The '/proc' version was available on the old Redhat 9 server,
so I change the perl code line like this:
open(DISKEND,"</proc/ide/$diskname/capacity") or die "$!";

..and it was happy.
To figure out what the script is doing, it's useful to add in a few
'print' commands into the script, or just uncomment the ones that
already in place.

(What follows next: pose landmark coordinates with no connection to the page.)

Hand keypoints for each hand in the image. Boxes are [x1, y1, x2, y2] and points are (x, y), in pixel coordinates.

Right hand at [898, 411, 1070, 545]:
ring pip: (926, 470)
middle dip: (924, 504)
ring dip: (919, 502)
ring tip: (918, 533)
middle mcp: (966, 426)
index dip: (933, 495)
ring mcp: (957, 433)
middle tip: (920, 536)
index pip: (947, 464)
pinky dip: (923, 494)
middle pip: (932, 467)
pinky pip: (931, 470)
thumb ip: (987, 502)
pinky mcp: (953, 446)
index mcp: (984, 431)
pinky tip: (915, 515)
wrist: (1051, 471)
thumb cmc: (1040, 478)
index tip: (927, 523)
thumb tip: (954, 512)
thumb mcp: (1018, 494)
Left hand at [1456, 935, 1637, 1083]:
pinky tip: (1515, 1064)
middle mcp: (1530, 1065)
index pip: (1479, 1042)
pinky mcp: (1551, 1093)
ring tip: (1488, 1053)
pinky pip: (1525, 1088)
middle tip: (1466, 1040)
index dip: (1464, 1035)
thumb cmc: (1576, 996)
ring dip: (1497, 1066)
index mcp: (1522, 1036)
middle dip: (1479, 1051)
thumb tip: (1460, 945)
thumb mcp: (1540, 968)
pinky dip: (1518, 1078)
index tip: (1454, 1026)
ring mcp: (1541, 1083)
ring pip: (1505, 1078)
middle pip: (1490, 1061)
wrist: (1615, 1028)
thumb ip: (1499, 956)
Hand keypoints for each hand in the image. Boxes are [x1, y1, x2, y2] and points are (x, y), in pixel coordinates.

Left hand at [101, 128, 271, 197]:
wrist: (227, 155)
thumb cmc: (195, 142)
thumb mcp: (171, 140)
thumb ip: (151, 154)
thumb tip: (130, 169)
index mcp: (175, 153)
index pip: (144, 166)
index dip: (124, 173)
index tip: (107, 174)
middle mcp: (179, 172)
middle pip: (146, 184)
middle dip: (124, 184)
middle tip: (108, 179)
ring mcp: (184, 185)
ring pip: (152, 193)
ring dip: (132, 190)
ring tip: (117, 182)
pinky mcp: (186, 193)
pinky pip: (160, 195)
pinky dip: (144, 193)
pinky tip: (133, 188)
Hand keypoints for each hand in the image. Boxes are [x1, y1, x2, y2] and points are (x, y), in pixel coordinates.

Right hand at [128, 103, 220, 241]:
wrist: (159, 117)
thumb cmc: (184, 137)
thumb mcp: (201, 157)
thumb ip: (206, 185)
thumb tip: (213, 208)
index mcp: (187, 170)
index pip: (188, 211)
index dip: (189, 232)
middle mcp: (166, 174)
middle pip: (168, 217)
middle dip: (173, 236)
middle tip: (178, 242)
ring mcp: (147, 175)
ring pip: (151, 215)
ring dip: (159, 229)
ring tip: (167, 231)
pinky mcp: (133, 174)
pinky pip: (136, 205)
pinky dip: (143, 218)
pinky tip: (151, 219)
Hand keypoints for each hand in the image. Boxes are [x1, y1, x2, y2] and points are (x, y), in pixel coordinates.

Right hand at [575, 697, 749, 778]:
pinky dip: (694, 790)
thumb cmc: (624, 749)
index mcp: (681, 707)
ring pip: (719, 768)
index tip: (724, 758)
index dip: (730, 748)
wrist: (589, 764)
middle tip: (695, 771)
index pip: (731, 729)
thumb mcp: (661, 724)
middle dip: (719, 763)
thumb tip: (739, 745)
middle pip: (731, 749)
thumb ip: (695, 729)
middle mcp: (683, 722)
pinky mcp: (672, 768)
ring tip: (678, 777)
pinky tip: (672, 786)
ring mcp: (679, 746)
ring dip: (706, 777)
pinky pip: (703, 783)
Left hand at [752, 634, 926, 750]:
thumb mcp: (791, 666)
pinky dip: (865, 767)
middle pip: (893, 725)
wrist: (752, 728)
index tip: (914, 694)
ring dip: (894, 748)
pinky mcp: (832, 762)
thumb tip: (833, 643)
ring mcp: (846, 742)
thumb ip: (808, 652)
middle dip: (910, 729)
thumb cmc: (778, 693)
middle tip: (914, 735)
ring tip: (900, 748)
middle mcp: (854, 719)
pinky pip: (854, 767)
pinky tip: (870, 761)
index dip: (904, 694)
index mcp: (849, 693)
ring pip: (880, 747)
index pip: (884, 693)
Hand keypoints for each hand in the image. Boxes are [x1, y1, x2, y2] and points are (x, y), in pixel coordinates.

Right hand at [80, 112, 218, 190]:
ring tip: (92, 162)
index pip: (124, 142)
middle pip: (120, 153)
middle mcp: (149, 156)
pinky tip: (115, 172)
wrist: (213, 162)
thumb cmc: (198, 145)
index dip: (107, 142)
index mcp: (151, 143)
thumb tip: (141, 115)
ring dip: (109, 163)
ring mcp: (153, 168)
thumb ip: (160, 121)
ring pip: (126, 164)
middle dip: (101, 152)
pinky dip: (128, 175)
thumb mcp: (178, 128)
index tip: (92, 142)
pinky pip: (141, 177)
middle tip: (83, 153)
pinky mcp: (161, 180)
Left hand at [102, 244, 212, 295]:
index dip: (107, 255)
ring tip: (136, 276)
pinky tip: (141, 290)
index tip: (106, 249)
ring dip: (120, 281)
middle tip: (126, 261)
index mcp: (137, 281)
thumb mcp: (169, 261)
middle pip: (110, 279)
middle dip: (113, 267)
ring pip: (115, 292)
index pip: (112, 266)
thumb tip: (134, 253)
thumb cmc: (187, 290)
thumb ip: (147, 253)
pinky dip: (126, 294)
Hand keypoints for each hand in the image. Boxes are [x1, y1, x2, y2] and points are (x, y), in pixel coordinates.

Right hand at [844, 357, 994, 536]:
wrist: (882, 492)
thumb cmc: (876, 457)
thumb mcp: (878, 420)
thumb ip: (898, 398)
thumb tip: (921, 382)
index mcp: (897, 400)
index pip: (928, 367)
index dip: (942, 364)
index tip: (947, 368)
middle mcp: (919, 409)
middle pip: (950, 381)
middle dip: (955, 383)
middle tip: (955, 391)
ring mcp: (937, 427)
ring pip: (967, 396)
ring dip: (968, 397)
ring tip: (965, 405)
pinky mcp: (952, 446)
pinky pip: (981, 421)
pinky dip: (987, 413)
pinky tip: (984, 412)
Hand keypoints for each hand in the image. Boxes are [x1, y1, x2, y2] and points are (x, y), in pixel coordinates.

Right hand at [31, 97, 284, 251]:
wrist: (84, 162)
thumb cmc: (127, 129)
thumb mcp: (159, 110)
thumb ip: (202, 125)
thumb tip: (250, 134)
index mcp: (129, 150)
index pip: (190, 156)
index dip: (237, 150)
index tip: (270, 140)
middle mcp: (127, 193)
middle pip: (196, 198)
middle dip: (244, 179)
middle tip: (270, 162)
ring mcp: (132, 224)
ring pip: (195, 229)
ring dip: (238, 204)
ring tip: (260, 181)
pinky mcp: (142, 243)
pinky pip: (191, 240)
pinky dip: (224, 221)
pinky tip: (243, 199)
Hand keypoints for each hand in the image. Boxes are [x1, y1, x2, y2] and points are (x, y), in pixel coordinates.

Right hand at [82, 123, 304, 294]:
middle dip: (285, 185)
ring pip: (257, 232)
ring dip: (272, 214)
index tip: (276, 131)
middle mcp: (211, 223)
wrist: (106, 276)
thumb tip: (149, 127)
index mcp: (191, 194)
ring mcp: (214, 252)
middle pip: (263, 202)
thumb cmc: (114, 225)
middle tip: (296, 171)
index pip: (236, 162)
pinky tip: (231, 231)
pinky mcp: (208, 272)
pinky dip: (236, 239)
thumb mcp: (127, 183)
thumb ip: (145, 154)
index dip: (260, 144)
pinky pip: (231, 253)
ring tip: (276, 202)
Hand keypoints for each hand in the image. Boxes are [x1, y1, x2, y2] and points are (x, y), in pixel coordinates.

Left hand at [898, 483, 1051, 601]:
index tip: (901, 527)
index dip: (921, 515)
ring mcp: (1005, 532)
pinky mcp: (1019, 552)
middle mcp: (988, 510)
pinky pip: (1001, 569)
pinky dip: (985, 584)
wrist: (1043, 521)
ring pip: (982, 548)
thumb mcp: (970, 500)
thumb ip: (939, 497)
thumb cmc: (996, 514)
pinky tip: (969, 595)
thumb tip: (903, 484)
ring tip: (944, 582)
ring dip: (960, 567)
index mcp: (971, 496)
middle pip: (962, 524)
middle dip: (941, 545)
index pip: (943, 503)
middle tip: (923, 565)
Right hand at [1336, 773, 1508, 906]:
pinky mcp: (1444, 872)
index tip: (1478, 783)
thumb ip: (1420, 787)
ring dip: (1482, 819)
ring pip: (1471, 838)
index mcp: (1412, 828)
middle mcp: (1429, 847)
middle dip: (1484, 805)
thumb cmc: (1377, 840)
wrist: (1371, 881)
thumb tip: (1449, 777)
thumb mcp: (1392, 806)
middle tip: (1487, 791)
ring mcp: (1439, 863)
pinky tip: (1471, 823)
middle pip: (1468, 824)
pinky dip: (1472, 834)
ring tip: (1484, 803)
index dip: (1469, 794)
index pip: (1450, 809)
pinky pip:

Here's what the script told me on this server:
# ./smartfixdisk.pl --noaction /dev/hda
Block size = 4096, factor = 0.125
Searching for inode... this may take a while...

LBA 12622427
Partition and partition type: /dev/hda3 Linux_Ext2
Status: used
Comment: EXT2/3: File found at inode 526482: /log/ntp/peers.20070717

LBA 44724966
Partition and partition type: /dev/hda3 Linux_Ext2
Status: free
Comment: block not used in filesystem
dd if=/dev/zero of=/dev/hda seek=5590620 bs=4096 count=1 conv=sync

Looks good.
Ok, so let's finish off:
# dd if=/dev/zero of=/dev/hda seek=5590620 bs=4096 count=1 conv=sync
1+0 records in
1+0 records out
# sync
# smartctl -A /dev/hda | egrep 'Reallocated|Pending|Uncorrectable'
5 Reallocated_Sector_Ct 0x0033 253 253 063 Pre-fail Always - 1
196 Reallocated_Event_Count 0x0008 252 252 000 Old_age Offline - 1
197 Current_Pending_Sector 0x0008 253 253 000 Old_age Offline - 0
198 Offline_Uncorrectable 0x0008 252 252 000 Old_age Offline - 1

# smartctl -t long /dev/hda

=== START OF OFFLINE IMMEDIATE AND SELF-TEST SECTION ===
Sending command: "Execute SMART Extended self-test routine immediately in off-line mode".
Drive command "Execute SMART Extended self-test routine immediately in off-line mode" successful.
Testing has begun.
Please wait 17 minutes for test to complete.
Test will complete after Wed Aug 8 16:38:15 2007

Use smartctl -X to abort test.
# smartctl -l selftest /dev/hda
Num Test_Description Status Remaining LifeTime(hours) LBA_of_first_error
# 1 Extended offline Completed without error 00% 1599 -
# 2 Extended offline Completed: read failure 20% 1596 44724966
# 3 Extended offline Completed: read failure 40% 1519 12622427

# smartctl -A /dev/hda | egrep 'Reallocated|Pending|Uncorrectable'
5 Reallocated_Sector_Ct 0x0033 253 253 063 Pre-fail Always - 1
196 Reallocated_Event_Count 0x0008 252 252 000 Old_age Offline - 1
197 Current_Pending_Sector 0x0008 253 253 000 Old_age Offline - 0
198 Offline_Uncorrectable 0x0008 253 252 000 Old_age Offline - 0

Ok, that looks to have cleared the errors for the time being.
But I'm going to keep a careful eye on that disk, using smartd and logwatch.